文:武者良太
最高時速16km/h、航続距離7kmの筋斗雲
高性能なバッテリーマネージメント技術と、高効率なモーター技術が高まってきている現在。公共交通機関が望めない「ラストワンマイル」をケアしようと、世界各国でさまざまな電動モビリティが生まれてきている。
残念ながら日本では法律の壁があり、それらの多くは公道では使えない。しかし交通イノベーションを加速させる施策をとってほしいと強く感じる。日本からも「WALKCAR」(ココアモーターズ・渋谷)のような製品が登場しているからだ。
見た目は13インチノートPCサイズの板。ここには68Whのリチウムイオンバッテリー、新規開発の世界最小インホイールモーター、タイヤを組み込んだWALKCARは、体重移動で加速・減速・停止・コーナリングができるモビリティ。勾配10度の坂を登れるパワーを持つモーターは、16km/hの最高時速(スポーツモード)も叩き出している。航続距離は最高7km(ノーマルモード)で、片道1~3kmほどの道のりを待ち時間なく移動するために作られたものと考えられる。

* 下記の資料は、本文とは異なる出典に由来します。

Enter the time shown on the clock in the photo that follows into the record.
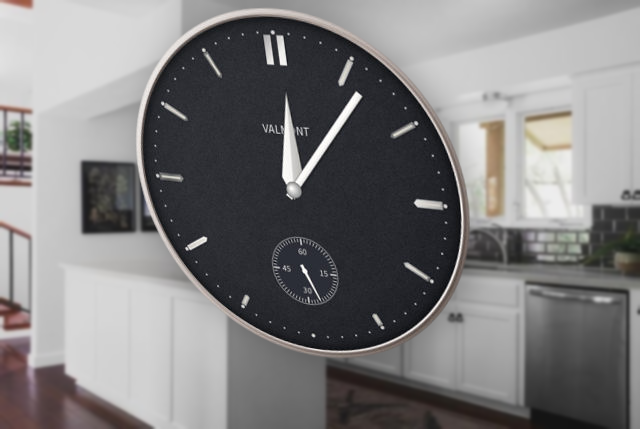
12:06:26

帝人のカーボン素材テナックスや、同じく帝人のポリカーボネート樹脂パンライトなどを使うことにより、重さはたったの2.9kg。バッグに入れて運ぶこともできる。まさに世界最小のEVといっていいだろう。
走行している姿は、空に浮いて疾走しているかのよう。まるで、ドラゴンボールに登場した筋斗雲だ。
2016年に発表されて以来、世界中から注目を集めたプロダクト。ついに量産型が完成し、6月9日より国内販売がスタートした。価格は税別19万8000円。90万円を超えるセグウェイと比較すれば、そのリーズナブルさが実感できる。
しかし前述したように、WALKCARで日本の公道を走ることはできない。構造上、ナンバーを取得するのも難しいはずだ。
だからこそWALKCARのようなモビリティを、誰もが自由に活用できる都市設計を期待したい。日本のものづくり、製造業を支える土台ともなるはずだ。